In a press release, the society said: “the Town of Qualicum Beach allowed the development of a protected Aquatic Habitat Greenway, which is a sensitive ecosystem in the floodplain on the corner of Laburnum Road and the Island Highway.”
“We have been advised by the town that for 20 years, every development proposal for this parcel has consistently been denied due to the protective guidelines. As of today, we can see that a large section of the older second-growth forest has been removed, continued the release. “We believe this is a violation of the town’s bylaws. This activity poses an immediate threat to the habitat of a plethora of amphibians.”
The town responded, and said they haven’t approved large developments in the past due to environmental concerns, but that this isn’t the case. They said 1/10 of the land is being used, with two homes being built on the land and that an environmental report was done.
“Previous councils had the opportunity to buy this parcel and chose not to, more than once. The parcel is 10 acres, and the approved construction will be limited to approximately one acre to preserve the remaining nine acres in their natural state in perpetuity,” said Mayor Brian Wiese in a press release. “The one acre of land being cleared was identified through environmental and geotechnical reports to minimize disturbance to the remaining wetland. The owner has applied for a building permit for two homes, which is fully compliant with the existing zoning and does not require any special permits. This construction has been in planning and approvals stage for more than a 18 months.”
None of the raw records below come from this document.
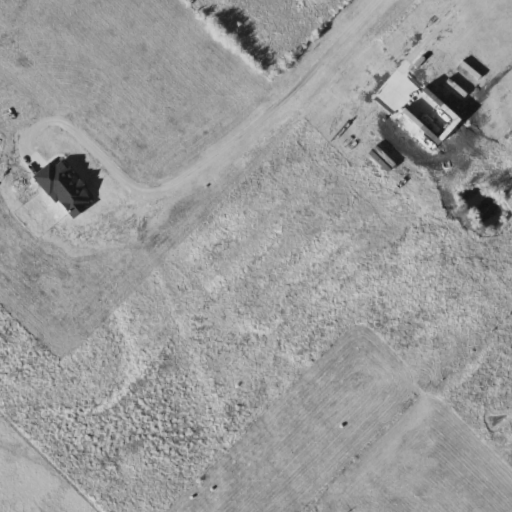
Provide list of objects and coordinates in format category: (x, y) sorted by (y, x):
road: (426, 36)
road: (266, 115)
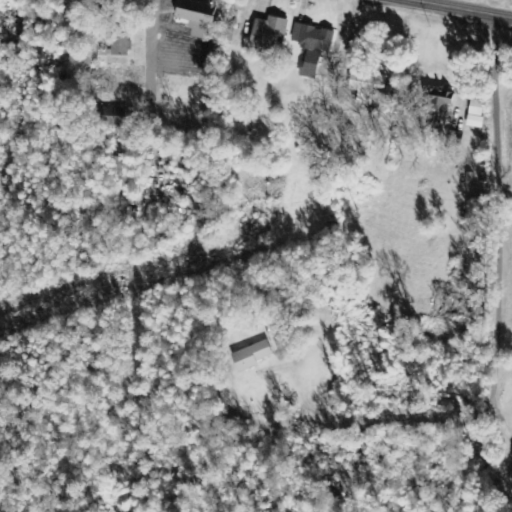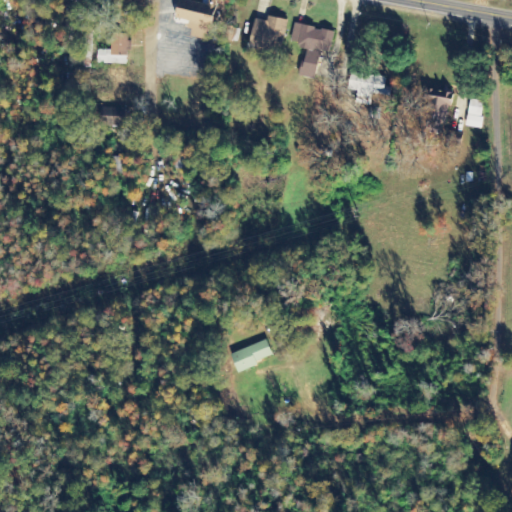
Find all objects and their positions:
road: (469, 8)
building: (199, 23)
building: (268, 37)
building: (312, 47)
building: (115, 51)
building: (369, 87)
building: (437, 112)
building: (476, 114)
building: (113, 117)
road: (476, 199)
building: (251, 356)
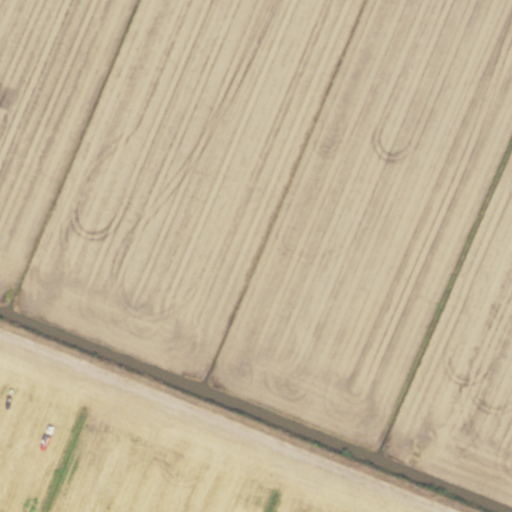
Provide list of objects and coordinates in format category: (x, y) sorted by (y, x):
crop: (256, 255)
road: (203, 429)
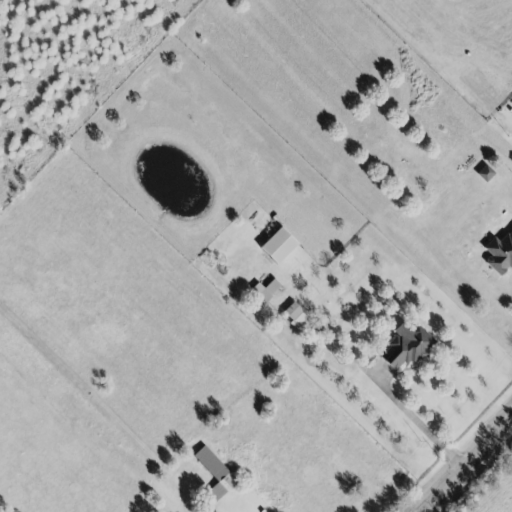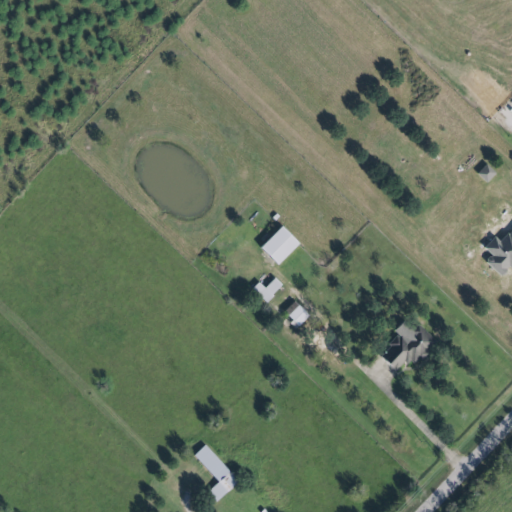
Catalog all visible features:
building: (483, 173)
building: (275, 246)
building: (498, 253)
building: (264, 290)
building: (293, 314)
building: (404, 346)
building: (406, 349)
road: (423, 424)
road: (467, 465)
building: (213, 473)
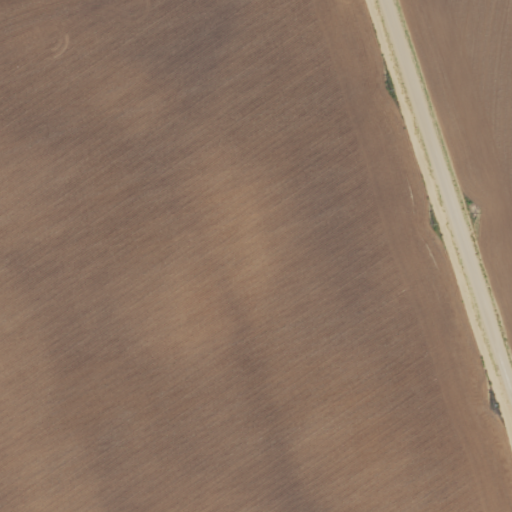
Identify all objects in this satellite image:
road: (450, 189)
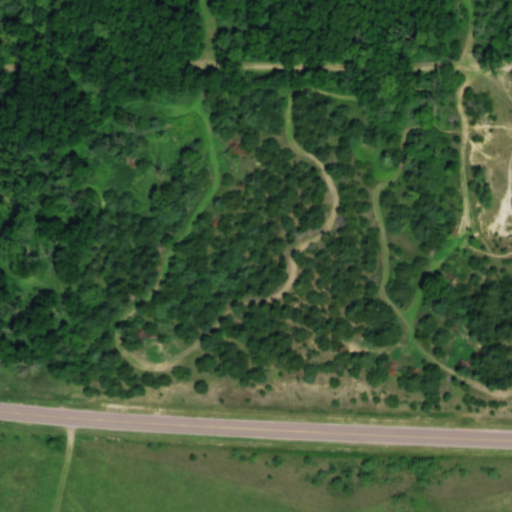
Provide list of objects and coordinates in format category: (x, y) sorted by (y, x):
road: (203, 54)
road: (255, 63)
road: (460, 168)
park: (258, 209)
road: (173, 350)
road: (255, 418)
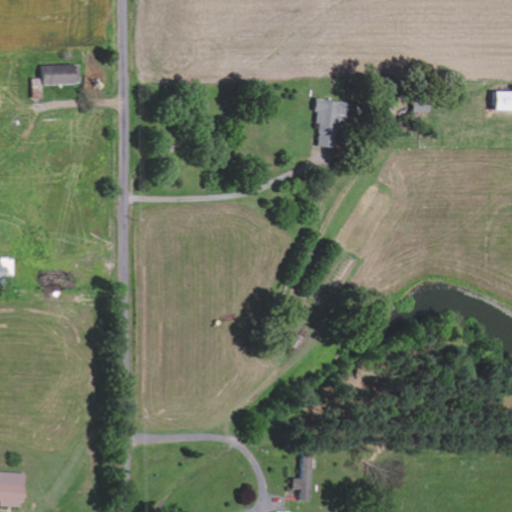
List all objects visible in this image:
building: (54, 76)
road: (125, 256)
building: (8, 489)
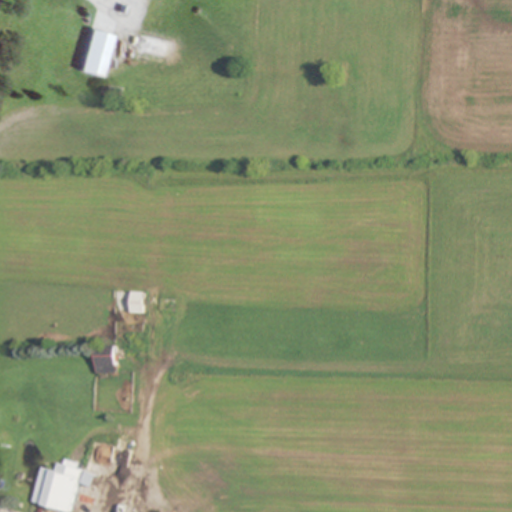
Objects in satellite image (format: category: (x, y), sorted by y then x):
building: (92, 51)
building: (106, 358)
building: (60, 485)
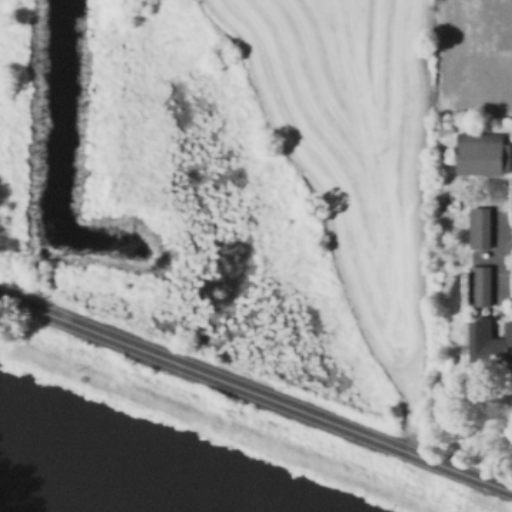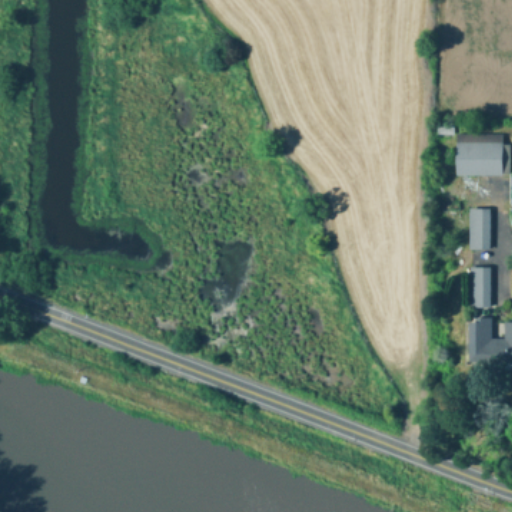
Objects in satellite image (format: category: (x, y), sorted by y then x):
building: (480, 152)
building: (484, 154)
road: (502, 205)
building: (478, 226)
building: (481, 228)
road: (502, 276)
building: (479, 285)
building: (482, 286)
building: (488, 339)
building: (489, 341)
road: (255, 392)
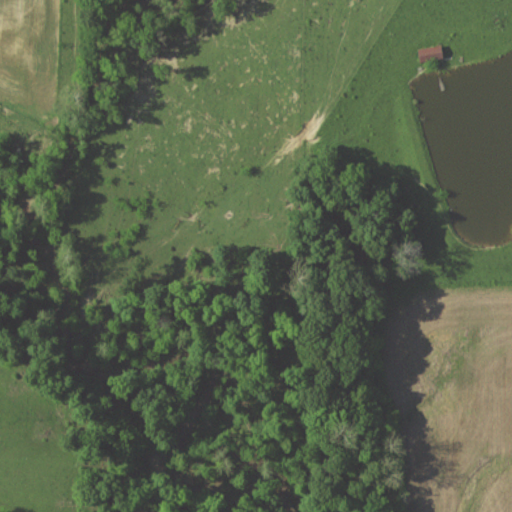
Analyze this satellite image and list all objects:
building: (430, 52)
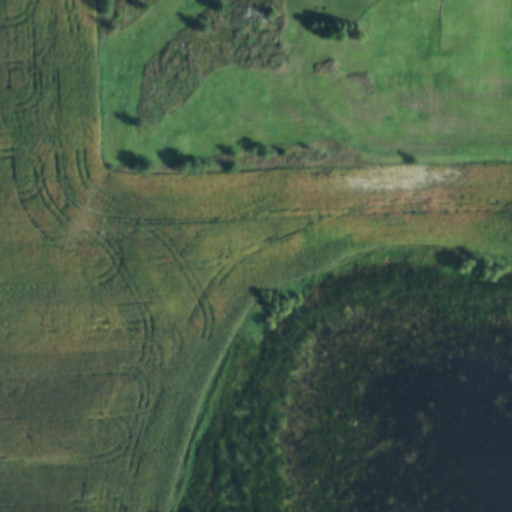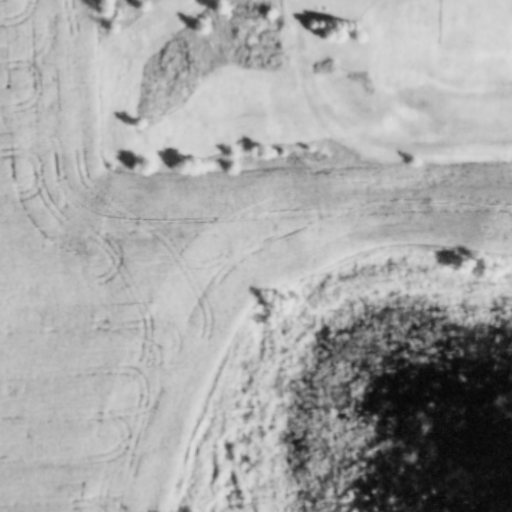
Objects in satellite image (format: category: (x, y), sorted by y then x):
road: (269, 164)
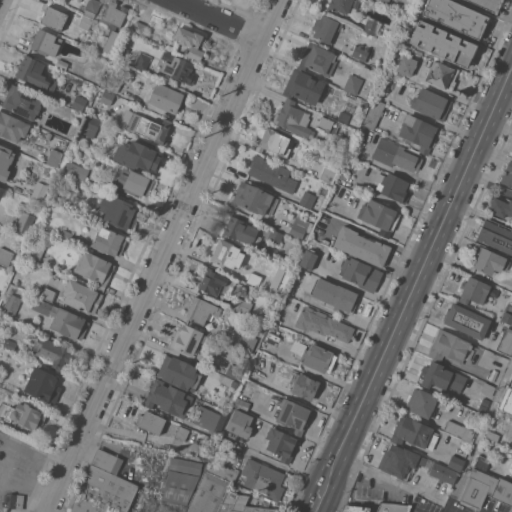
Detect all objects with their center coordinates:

Ezra Morse, director of communications for the QNPS, claimed the geotechnical report wasn’t in-depth enough, and that no building at all should be taking place on the land. He said the Official Community Plan has guidelines meant to protect environmentally sensitive areas.
“It doesn’t matter if they’re building a mall or a mansion or a cabin, there are guidelines and requirements and those requirements exist because we as a community have agreed that we wanted to preserve that land,” he said.
“As a community that values sustainability, we collectively agreed to protect and preserve the wetlands by Laburnum for generations. We designated this sensitive ecosystem as an Aquatic Habitat Greenway (G5), and created guidelines to shield the at-risk wetland inhabitants,” reads the petition description.
Morse said he thinks allowing building like this is setting a dangerous precedent.
“The reality is, if development is allowed in our development permit areas, contrary to our guidelines, that means all ecosystems that are protected, all wetlands in Qualicum Beach, are now open for development.”